**DIRECTIVE:** Across these entries, how many lines contain the word "剑指Offer"? Answer with only the number.

Segment Start: SUPPLIED INFORMATION

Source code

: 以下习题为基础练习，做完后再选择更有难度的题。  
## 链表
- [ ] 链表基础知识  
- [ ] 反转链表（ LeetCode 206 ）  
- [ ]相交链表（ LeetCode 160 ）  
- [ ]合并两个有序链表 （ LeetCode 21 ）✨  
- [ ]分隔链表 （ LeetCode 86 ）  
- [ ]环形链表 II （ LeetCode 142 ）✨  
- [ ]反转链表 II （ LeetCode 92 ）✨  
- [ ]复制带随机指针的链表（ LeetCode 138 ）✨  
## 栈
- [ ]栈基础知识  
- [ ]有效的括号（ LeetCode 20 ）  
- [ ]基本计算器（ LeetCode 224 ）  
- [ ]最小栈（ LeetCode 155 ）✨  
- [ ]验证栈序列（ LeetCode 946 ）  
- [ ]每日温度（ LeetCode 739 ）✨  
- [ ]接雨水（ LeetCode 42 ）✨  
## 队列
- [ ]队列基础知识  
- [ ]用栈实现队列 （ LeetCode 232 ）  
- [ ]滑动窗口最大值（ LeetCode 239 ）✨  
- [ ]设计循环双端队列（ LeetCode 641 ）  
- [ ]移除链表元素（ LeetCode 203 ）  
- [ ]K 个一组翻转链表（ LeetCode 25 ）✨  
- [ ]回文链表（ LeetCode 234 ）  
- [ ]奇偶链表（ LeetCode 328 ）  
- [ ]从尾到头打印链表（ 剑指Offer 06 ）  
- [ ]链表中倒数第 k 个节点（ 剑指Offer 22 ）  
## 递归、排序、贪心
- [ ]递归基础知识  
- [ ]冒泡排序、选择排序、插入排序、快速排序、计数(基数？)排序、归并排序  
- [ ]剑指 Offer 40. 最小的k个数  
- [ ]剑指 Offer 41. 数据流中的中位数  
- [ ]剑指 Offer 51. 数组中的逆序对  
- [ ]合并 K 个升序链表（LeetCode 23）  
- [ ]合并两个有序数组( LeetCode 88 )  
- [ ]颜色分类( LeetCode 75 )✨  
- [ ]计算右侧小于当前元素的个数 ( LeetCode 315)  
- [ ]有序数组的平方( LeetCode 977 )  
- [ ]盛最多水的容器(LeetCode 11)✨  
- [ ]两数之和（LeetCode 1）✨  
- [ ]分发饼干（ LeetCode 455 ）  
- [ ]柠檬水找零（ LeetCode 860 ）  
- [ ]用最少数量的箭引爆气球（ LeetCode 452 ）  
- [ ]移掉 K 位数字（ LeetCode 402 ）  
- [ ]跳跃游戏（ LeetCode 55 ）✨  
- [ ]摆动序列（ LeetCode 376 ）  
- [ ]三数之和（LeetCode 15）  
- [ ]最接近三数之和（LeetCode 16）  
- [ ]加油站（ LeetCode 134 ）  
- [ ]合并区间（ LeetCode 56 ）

Segment End: SUPPLIED INFORMATION

**RESPONSE TO THE TASK:** 2